# 🎧 Podcast Listening Time Prediction
_A data science project to predict [podcast listening duration](https://www.kaggle.com/competitions/playground-series-s5e4/overview)_

---

### **Created by: Antonio Kevin**
🌐 [**Kaggle**](https://www.kaggle.com/akkevin) | 💼 [**LinkedIn**](https://www.linkedin.com/in/antonio-kevin/) | 🧑‍💻 [**GitHub**](https://github.com/akkevinn)

---

## **Table of Contents**
1. [Problem Understanding](#Problem-Understanding)
2. [Approach](#Approach)
3. [Data Preprocessing](#Data-Preprocessing)
4. [Feature Engineering](#Feature-Engineering)
5. [Model Training](#Model-Training)
6. [Prediction & Submission](#Prediction-and-Submission)

---

## **Problem Understanding**

### **Business Objective**:
The objective of this model is to **predict podcast listening durations** to help content creators improve their podcasts and increase engagement. This prediction will assist with:

- **Optimizing episode length**: Helping creators decide on the ideal episode duration.
- **Improving publishing schedules**: Suggesting the best times and days for publishing.
- **Guest selection**: Determining which types of guests or topics result in higher engagement.
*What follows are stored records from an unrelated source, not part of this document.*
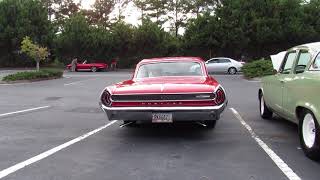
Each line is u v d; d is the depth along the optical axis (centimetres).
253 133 938
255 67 2977
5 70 4462
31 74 2916
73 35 4978
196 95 825
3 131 984
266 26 4400
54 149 794
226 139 875
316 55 740
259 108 1308
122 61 5059
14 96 1881
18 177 617
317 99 669
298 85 769
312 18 4462
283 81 885
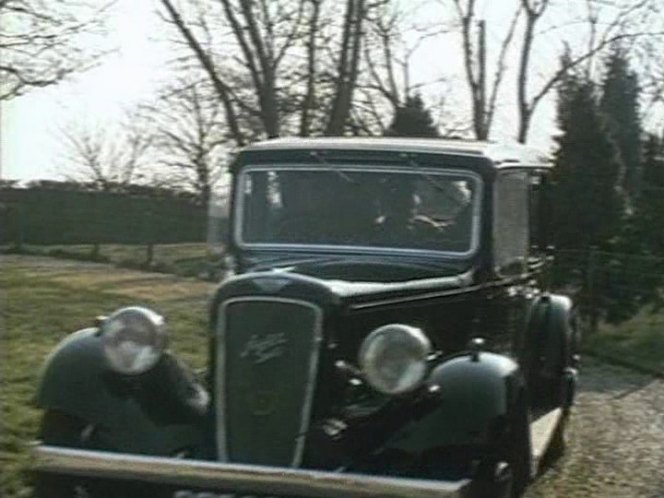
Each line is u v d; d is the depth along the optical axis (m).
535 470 8.07
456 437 6.44
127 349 6.80
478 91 27.86
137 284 23.83
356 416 6.68
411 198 8.26
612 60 35.34
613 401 14.29
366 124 25.50
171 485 6.47
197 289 22.58
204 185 31.17
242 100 23.44
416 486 6.18
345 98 22.95
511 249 8.73
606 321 20.94
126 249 31.75
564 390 10.65
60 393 6.81
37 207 34.22
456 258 8.12
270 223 8.39
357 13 23.00
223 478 6.38
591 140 24.08
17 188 34.03
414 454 6.47
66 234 33.81
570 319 10.72
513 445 6.91
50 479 6.73
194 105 25.50
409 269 7.98
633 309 20.86
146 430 6.72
### **Evaluation Metric**:
The model's performance will be evaluated using **Root Mean Squared Error (RMSE)**, which measures the difference between the predicted and actual listening durations in **minutes**. The goal is to minimize this error to ensure more accurate predictions.

---

## **Approach**
This notebook will walk through the following steps:

1. **Data Preprocessing**: Clean and prepare the data for modeling.
2. **Feature Engineering**: Create meaningful features for model training.
3. **Model Training**: Train and fine-tune a suitable model for the prediction task.
4. **Evaluation**: Assess model performance using RMSE.
5. **Prediction on Test Data and Submission**: 
    - Use the trained model to make predictions on the test dataset.
    - Format the predictions for submission according to the competition requirements.
    - Save the results to a CSV file for submission.

---

In [1]:
import pandas as pd
import numpy as np
from category_encoders import TargetEncoder
from sklearn.model_selection import GroupKFold, KFold
import xgboost as xgb
from sklearn.metrics import mean_squared_error
import sklearn
sklearn.set_config(transform_output="pandas")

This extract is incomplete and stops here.